Question 2: Is Coding »super dumb« or inefficient?
»Super dumb« was the phrase used in the article. Because you can introduce »typos« and »code smells«. Sure, but working with a modern development tool, you can reduce that significantly and much of the things needed can be automated.
There are some examples where at least part of the process is click-and-point-engineering, such as developing desktop applications. But soon enough, you will need to code as well because of the custom functionality. And then I feel like click-and-point will quickly become (very) inefficient. You choose a box, you tell the box where to be, then you have to tell the box to do something when it is clicked on, then you have to tell the box to save a variable and then send that variable somewhere else. You have to tell the program not to show that variable to anyone except the owner, etc, etc.
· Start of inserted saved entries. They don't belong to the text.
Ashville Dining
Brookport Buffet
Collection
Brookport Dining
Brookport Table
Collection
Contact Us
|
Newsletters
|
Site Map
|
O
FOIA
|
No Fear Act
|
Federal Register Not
I think coding (by text) is more efficient and more precise in this sense (possibly there will be a better way in the future, e.g. better input device? Virtual reality? AI assistance? Maybe websites will be obsolete anyway).
And yes, there's no nice GUI, but for frontend stuff it's possible to just include Bootstrap or some other CSS framework and within minutes create a layout, buttons, form and a basic functionality. And for backend, to use a concrete example, Laravel (PHP Framework) is geared towards rapid application development (RAD). If you're experienced enough, you can create a decent app in a day or two. You can connect it to a mail service, have social login, billing, etc. With Laravel Spark you can even have Software-as-a-Service functionalities, subscriptions, teams. With Forge and Envoyer or Amazon's Elastic Beanstalk you can set up a server + simple deployment.
My clients usually get a URL where they can test a development / staging / MVP version of their website / web app within a day or two of me starting the project. And this staging version (iteratively updated) will also be the basis for some of the ongoing discussions.
My gut feeling tells me I'd be faster with coding that click-and-point when creating a full-stack web app. Even simple code or calculations or processing of data will be too specific to be represented with a graphic or box that you will need to revert back to coding, anyway.
Sure, there's a learning curve, but no one's forcing anyone to code.
I think in the short and medium term the demand for coding and developing will be strong. And it will likely increase with new technologies popping up. New categories of hardware in homes and businesses are being introduced e.g. intelligent home devices, smarter phones, smarter cars, drones, wearables, blah blah blah and so on. Mostly-click-and-point-development-systems for those seem very unlikely (and possibly inefficient). New programming languages and new frameworks will be developed.
It's easy to start coding, run into a problem, throw your hands up and then say »can't this just be done easier?!?«. Yes, there's a learning curve, but I believe that with time, effort and experience, you can become very efficient, more efficient than a click-and-point system. And looking closely at the history of computing (and coding), you will feel a deep appreciation of what kind of possibilities lie in the hands of coders today and what it took to arrive at this point.